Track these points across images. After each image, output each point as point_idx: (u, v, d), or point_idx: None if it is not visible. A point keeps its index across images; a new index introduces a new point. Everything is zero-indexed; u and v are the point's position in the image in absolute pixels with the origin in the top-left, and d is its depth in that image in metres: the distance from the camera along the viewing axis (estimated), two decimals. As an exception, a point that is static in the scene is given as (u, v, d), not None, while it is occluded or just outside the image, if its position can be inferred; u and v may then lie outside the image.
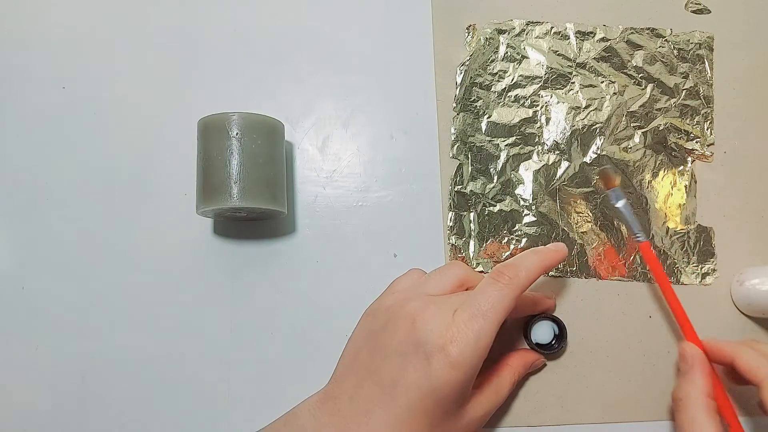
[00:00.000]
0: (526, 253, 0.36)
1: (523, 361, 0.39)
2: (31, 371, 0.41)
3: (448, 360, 0.30)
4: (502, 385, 0.37)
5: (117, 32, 0.46)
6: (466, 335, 0.31)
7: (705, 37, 0.47)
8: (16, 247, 0.43)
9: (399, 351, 0.32)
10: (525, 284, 0.34)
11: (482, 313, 0.32)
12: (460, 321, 0.31)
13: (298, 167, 0.45)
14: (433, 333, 0.31)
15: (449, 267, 0.37)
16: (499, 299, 0.32)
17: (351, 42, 0.46)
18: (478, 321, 0.31)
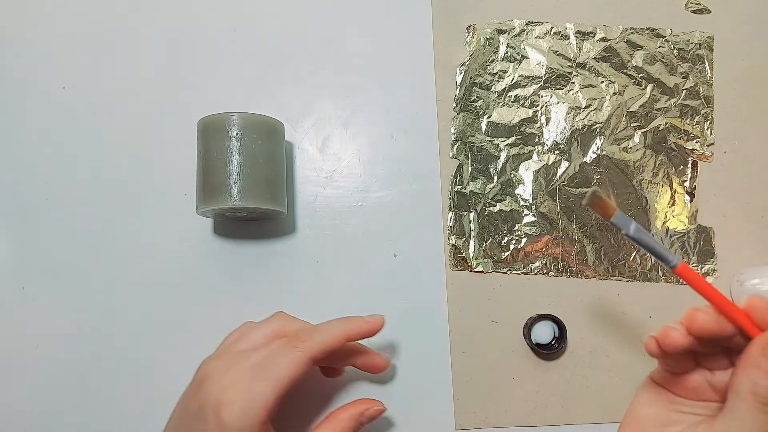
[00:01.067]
0: (334, 321, 0.35)
1: (347, 414, 0.36)
2: (31, 371, 0.41)
3: (219, 423, 0.30)
4: None
5: (117, 32, 0.46)
6: (241, 398, 0.31)
7: (705, 37, 0.47)
8: (16, 247, 0.43)
9: (191, 413, 0.32)
10: (318, 351, 0.33)
11: (264, 376, 0.31)
12: (242, 383, 0.31)
13: (298, 167, 0.45)
14: (212, 395, 0.31)
15: (270, 320, 0.37)
16: (286, 364, 0.32)
17: (351, 42, 0.46)
18: (258, 385, 0.31)
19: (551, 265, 0.43)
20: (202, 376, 0.33)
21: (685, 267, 0.30)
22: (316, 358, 0.33)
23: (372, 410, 0.37)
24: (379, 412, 0.37)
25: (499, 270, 0.43)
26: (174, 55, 0.46)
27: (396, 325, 0.42)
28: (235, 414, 0.30)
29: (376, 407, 0.37)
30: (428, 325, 0.42)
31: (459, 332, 0.42)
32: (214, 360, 0.34)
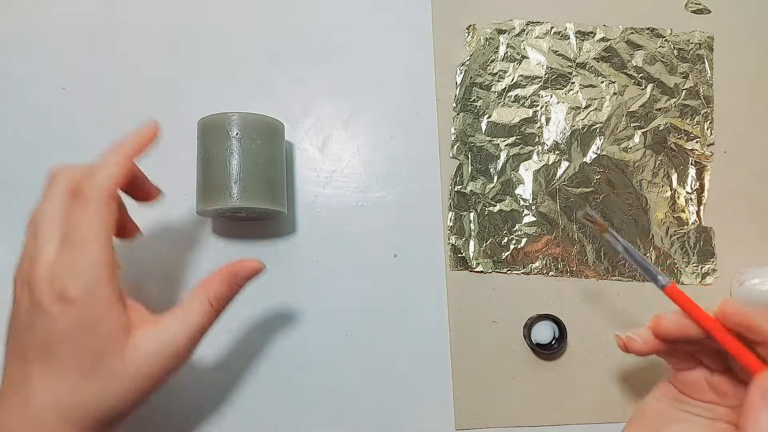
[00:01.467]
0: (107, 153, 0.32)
1: (219, 276, 0.33)
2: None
3: (60, 301, 0.28)
4: (189, 310, 0.31)
5: (117, 32, 0.46)
6: (69, 270, 0.28)
7: (705, 37, 0.47)
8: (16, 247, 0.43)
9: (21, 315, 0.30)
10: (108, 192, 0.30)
11: (78, 242, 0.29)
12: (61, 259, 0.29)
13: (298, 167, 0.45)
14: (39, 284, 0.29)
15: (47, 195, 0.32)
16: (90, 223, 0.29)
17: (351, 42, 0.46)
18: (75, 252, 0.29)
19: (551, 265, 0.43)
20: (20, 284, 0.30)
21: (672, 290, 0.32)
22: (112, 197, 0.30)
23: (246, 270, 0.33)
24: (254, 270, 0.33)
25: (499, 270, 0.43)
26: (174, 55, 0.46)
27: (396, 326, 0.42)
28: (72, 284, 0.28)
29: (251, 265, 0.33)
30: (428, 325, 0.42)
31: (459, 332, 0.42)
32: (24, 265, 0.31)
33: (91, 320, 0.28)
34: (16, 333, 0.30)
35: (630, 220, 0.44)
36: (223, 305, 0.33)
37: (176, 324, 0.31)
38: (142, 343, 0.29)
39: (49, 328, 0.28)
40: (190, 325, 0.31)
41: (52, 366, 0.28)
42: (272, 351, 0.42)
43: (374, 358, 0.42)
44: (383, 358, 0.42)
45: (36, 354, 0.29)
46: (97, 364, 0.28)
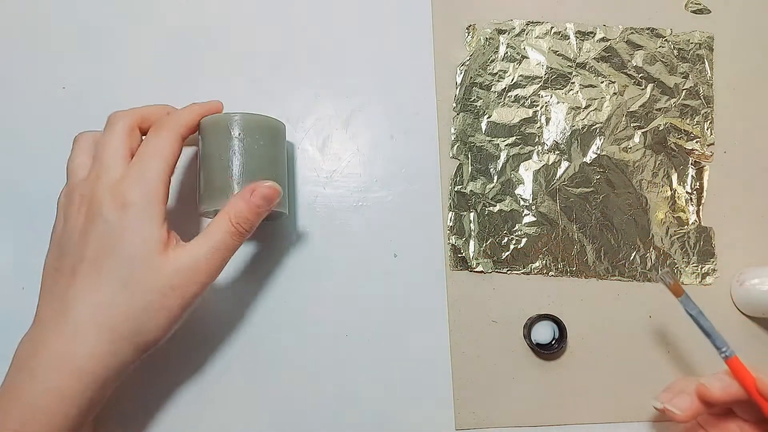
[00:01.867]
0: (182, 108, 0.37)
1: (241, 197, 0.35)
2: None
3: (120, 204, 0.32)
4: (214, 230, 0.34)
5: (117, 32, 0.46)
6: (133, 177, 0.33)
7: (705, 37, 0.47)
8: (16, 247, 0.43)
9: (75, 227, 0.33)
10: (183, 130, 0.36)
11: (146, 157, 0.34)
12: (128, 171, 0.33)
13: (298, 167, 0.45)
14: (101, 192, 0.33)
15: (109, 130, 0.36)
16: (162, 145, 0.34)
17: (351, 42, 0.46)
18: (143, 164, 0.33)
19: (551, 265, 0.43)
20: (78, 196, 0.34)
21: (735, 362, 0.32)
22: (184, 135, 0.36)
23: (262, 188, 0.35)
24: (271, 191, 0.36)
25: (499, 270, 0.43)
26: (174, 55, 0.46)
27: (396, 325, 0.42)
28: (134, 188, 0.32)
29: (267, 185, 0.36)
30: (428, 325, 0.42)
31: (459, 332, 0.42)
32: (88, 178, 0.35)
33: (142, 223, 0.32)
34: (65, 250, 0.33)
35: (630, 220, 0.44)
36: (245, 226, 0.35)
37: (203, 244, 0.34)
38: (173, 259, 0.33)
39: (104, 233, 0.32)
40: (215, 242, 0.34)
41: (97, 274, 0.32)
42: (272, 351, 0.42)
43: (374, 358, 0.42)
44: (383, 358, 0.42)
45: (84, 266, 0.32)
46: (133, 273, 0.32)
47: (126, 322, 0.32)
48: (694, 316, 0.35)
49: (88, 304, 0.31)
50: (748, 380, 0.32)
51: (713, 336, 0.34)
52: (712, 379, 0.33)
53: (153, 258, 0.32)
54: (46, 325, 0.32)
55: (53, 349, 0.31)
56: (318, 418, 0.41)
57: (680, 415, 0.33)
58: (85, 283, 0.32)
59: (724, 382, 0.33)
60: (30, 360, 0.32)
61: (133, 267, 0.32)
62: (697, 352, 0.42)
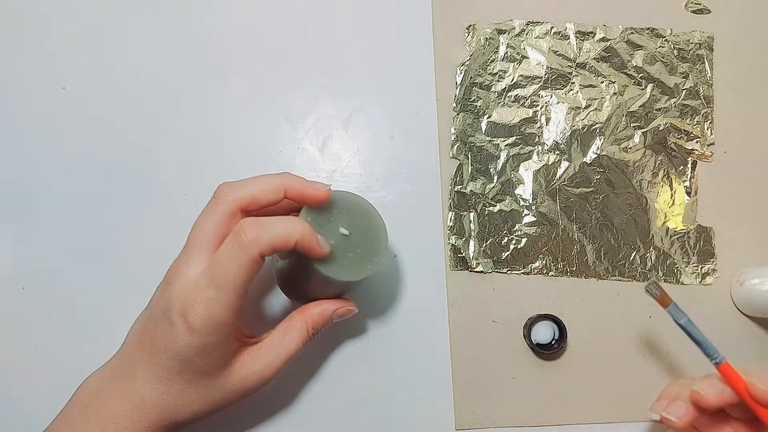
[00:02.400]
0: (284, 218, 0.32)
1: (319, 309, 0.36)
2: (31, 371, 0.41)
3: (187, 326, 0.31)
4: (288, 337, 0.35)
5: (117, 32, 0.46)
6: (201, 305, 0.31)
7: (705, 37, 0.47)
8: (16, 247, 0.43)
9: (155, 313, 0.33)
10: (267, 250, 0.31)
11: (216, 282, 0.30)
12: (200, 289, 0.31)
13: (298, 167, 0.45)
14: (174, 298, 0.31)
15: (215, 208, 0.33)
16: (234, 267, 0.30)
17: (351, 42, 0.46)
18: (213, 291, 0.30)
19: (551, 265, 0.43)
20: (168, 277, 0.33)
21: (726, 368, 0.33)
22: (262, 252, 0.31)
23: (343, 309, 0.36)
24: (349, 312, 0.37)
25: (499, 270, 0.43)
26: (174, 56, 0.46)
27: (396, 326, 0.42)
28: (201, 319, 0.30)
29: (348, 306, 0.37)
30: (428, 325, 0.42)
31: (459, 332, 0.42)
32: (179, 260, 0.33)
33: (206, 349, 0.31)
34: (149, 319, 0.33)
35: (630, 220, 0.44)
36: (316, 335, 0.36)
37: (277, 347, 0.34)
38: (247, 365, 0.33)
39: (171, 339, 0.31)
40: (288, 350, 0.35)
41: (167, 369, 0.32)
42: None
43: (374, 358, 0.42)
44: (383, 358, 0.42)
45: (157, 351, 0.32)
46: (204, 380, 0.32)
47: (185, 413, 0.33)
48: (682, 325, 0.35)
49: (155, 390, 0.32)
50: (740, 385, 0.32)
51: (703, 344, 0.34)
52: (704, 384, 0.33)
53: (224, 370, 0.33)
54: (117, 382, 0.33)
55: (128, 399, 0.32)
56: (318, 418, 0.41)
57: (678, 423, 0.33)
58: (156, 368, 0.32)
59: (717, 388, 0.33)
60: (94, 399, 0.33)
61: (201, 377, 0.32)
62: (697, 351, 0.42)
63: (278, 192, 0.33)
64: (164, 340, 0.31)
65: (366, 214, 0.35)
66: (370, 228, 0.35)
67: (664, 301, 0.36)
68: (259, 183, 0.33)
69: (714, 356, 0.33)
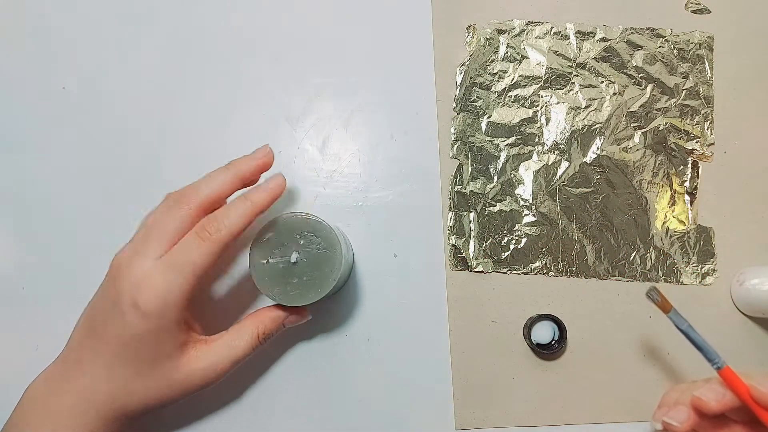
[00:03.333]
0: (235, 202, 0.35)
1: (271, 315, 0.37)
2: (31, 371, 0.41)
3: (138, 311, 0.32)
4: (239, 339, 0.36)
5: (117, 32, 0.46)
6: (156, 287, 0.32)
7: (705, 37, 0.47)
8: (16, 247, 0.43)
9: (104, 306, 0.34)
10: (228, 240, 0.34)
11: (176, 266, 0.32)
12: (155, 274, 0.32)
13: (298, 167, 0.45)
14: (126, 287, 0.32)
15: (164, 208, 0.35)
16: (197, 254, 0.33)
17: (351, 42, 0.46)
18: (171, 274, 0.32)
19: (551, 265, 0.43)
20: (114, 272, 0.34)
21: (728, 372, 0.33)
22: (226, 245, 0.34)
23: (293, 317, 0.38)
24: (299, 320, 0.38)
25: (499, 270, 0.43)
26: (174, 55, 0.46)
27: (396, 326, 0.42)
28: (153, 301, 0.32)
29: (300, 316, 0.38)
30: (428, 325, 0.42)
31: (459, 332, 0.42)
32: (125, 252, 0.34)
33: (157, 334, 0.32)
34: (97, 311, 0.34)
35: (630, 220, 0.44)
36: (267, 340, 0.37)
37: (225, 348, 0.35)
38: (194, 360, 0.34)
39: (121, 327, 0.32)
40: (236, 352, 0.36)
41: (116, 357, 0.33)
42: (272, 351, 0.42)
43: (374, 358, 0.42)
44: (383, 358, 0.42)
45: (107, 341, 0.33)
46: (152, 369, 0.33)
47: (132, 403, 0.34)
48: (683, 330, 0.35)
49: (104, 379, 0.33)
50: (742, 389, 0.32)
51: (704, 349, 0.34)
52: (705, 389, 0.33)
53: (172, 359, 0.34)
54: (69, 373, 0.34)
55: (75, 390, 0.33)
56: (318, 418, 0.41)
57: (680, 428, 0.33)
58: (106, 356, 0.33)
59: (718, 393, 0.33)
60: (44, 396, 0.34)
61: (150, 365, 0.33)
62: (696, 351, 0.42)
63: (234, 185, 0.36)
64: (115, 329, 0.32)
65: (324, 239, 0.36)
66: (324, 255, 0.36)
67: (665, 307, 0.36)
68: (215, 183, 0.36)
69: (715, 361, 0.33)
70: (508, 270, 0.43)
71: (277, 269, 0.35)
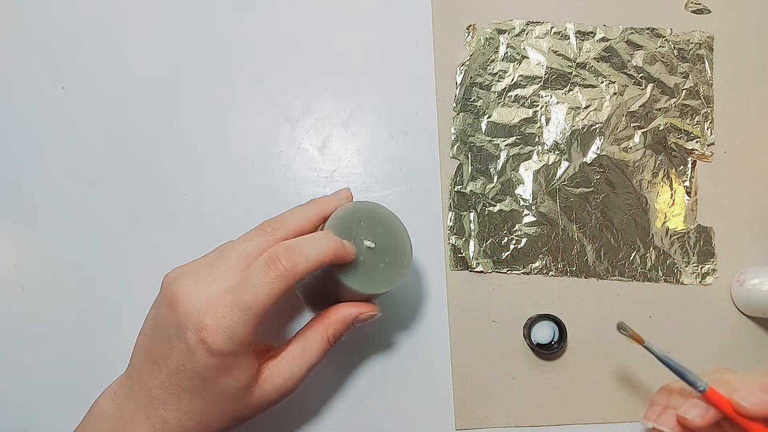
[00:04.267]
0: (315, 237, 0.32)
1: (340, 314, 0.34)
2: (31, 371, 0.41)
3: (205, 347, 0.29)
4: (308, 346, 0.34)
5: (117, 32, 0.46)
6: (221, 325, 0.29)
7: (705, 37, 0.47)
8: (16, 247, 0.43)
9: (166, 331, 0.31)
10: (302, 275, 0.31)
11: (243, 305, 0.30)
12: (220, 308, 0.30)
13: (298, 167, 0.45)
14: (190, 315, 0.30)
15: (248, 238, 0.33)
16: (266, 292, 0.30)
17: (351, 42, 0.46)
18: (236, 313, 0.30)
19: (551, 265, 0.43)
20: (173, 294, 0.31)
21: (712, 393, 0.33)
22: (297, 279, 0.31)
23: (366, 314, 0.35)
24: (372, 316, 0.35)
25: (499, 270, 0.43)
26: (174, 55, 0.46)
27: (396, 326, 0.42)
28: (220, 340, 0.29)
29: (371, 311, 0.35)
30: (428, 325, 0.42)
31: (459, 332, 0.42)
32: (185, 276, 0.32)
33: (228, 370, 0.30)
34: (156, 338, 0.32)
35: (630, 220, 0.44)
36: (338, 340, 0.35)
37: (297, 357, 0.33)
38: (268, 380, 0.32)
39: (188, 362, 0.30)
40: (309, 359, 0.33)
41: (184, 391, 0.30)
42: (272, 351, 0.42)
43: (374, 358, 0.42)
44: (383, 358, 0.42)
45: (173, 372, 0.31)
46: (225, 398, 0.31)
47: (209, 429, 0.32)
48: (661, 358, 0.35)
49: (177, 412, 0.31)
50: (726, 406, 0.32)
51: (685, 374, 0.34)
52: (688, 407, 0.33)
53: (245, 388, 0.31)
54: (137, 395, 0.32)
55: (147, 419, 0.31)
56: (318, 418, 0.41)
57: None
58: (172, 391, 0.31)
59: (701, 409, 0.33)
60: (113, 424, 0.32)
61: (221, 395, 0.31)
62: (696, 351, 0.42)
63: (319, 221, 0.34)
64: (180, 360, 0.30)
65: (389, 224, 0.35)
66: (394, 238, 0.35)
67: (639, 340, 0.36)
68: (303, 214, 0.34)
69: (697, 385, 0.33)
70: (508, 270, 0.43)
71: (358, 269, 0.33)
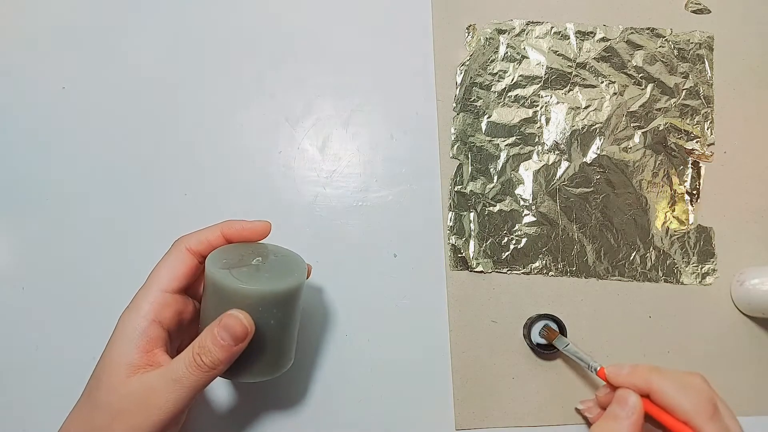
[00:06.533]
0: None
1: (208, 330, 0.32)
2: (31, 371, 0.41)
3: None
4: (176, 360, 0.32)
5: (117, 32, 0.46)
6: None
7: (705, 37, 0.47)
8: (16, 247, 0.43)
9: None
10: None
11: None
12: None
13: (298, 167, 0.45)
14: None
15: None
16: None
17: (351, 42, 0.46)
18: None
19: (551, 265, 0.43)
20: None
21: (603, 372, 0.36)
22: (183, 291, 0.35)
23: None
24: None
25: (499, 270, 0.43)
26: (174, 55, 0.46)
27: (396, 326, 0.42)
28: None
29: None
30: (428, 325, 0.42)
31: (459, 332, 0.42)
32: None
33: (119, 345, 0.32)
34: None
35: (630, 220, 0.44)
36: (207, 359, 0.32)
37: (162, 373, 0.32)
38: (132, 382, 0.31)
39: None
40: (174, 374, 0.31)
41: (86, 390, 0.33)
42: (272, 351, 0.42)
43: (374, 358, 0.42)
44: (383, 358, 0.42)
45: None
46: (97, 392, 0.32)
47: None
48: (564, 350, 0.39)
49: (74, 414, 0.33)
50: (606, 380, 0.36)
51: (582, 359, 0.38)
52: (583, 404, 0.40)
53: (113, 379, 0.31)
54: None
55: None
56: (318, 418, 0.41)
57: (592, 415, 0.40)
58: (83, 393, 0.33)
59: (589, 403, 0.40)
60: None
61: (97, 385, 0.32)
62: (696, 351, 0.42)
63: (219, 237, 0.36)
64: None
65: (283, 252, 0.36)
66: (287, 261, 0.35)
67: (551, 338, 0.40)
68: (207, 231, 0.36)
69: (591, 365, 0.37)
70: (508, 270, 0.43)
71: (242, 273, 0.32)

########################################

• [What the exercise asks]: Look back at the entries above. Retype the line with "10: (108, 192, 0.30)", the line with "41: (52, 366, 0.28)", and all lines in between.

• [Answer to the problem]:
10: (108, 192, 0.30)
11: (78, 242, 0.29)
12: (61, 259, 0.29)
13: (298, 167, 0.45)
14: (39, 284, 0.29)
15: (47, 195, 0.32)
16: (90, 223, 0.29)
17: (351, 42, 0.46)
18: (75, 252, 0.29)
19: (551, 265, 0.43)
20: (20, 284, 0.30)
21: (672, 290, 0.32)
22: (112, 197, 0.30)
23: (246, 270, 0.33)
24: (254, 270, 0.33)
25: (499, 270, 0.43)
26: (174, 55, 0.46)
27: (396, 326, 0.42)
28: (72, 284, 0.28)
29: (251, 265, 0.33)
30: (428, 325, 0.42)
31: (459, 332, 0.42)
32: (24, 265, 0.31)
33: (91, 320, 0.28)
34: (16, 333, 0.30)
35: (630, 220, 0.44)
36: (223, 305, 0.33)
37: (176, 324, 0.31)
38: (142, 343, 0.29)
39: (49, 328, 0.28)
40: (190, 325, 0.31)
41: (52, 366, 0.28)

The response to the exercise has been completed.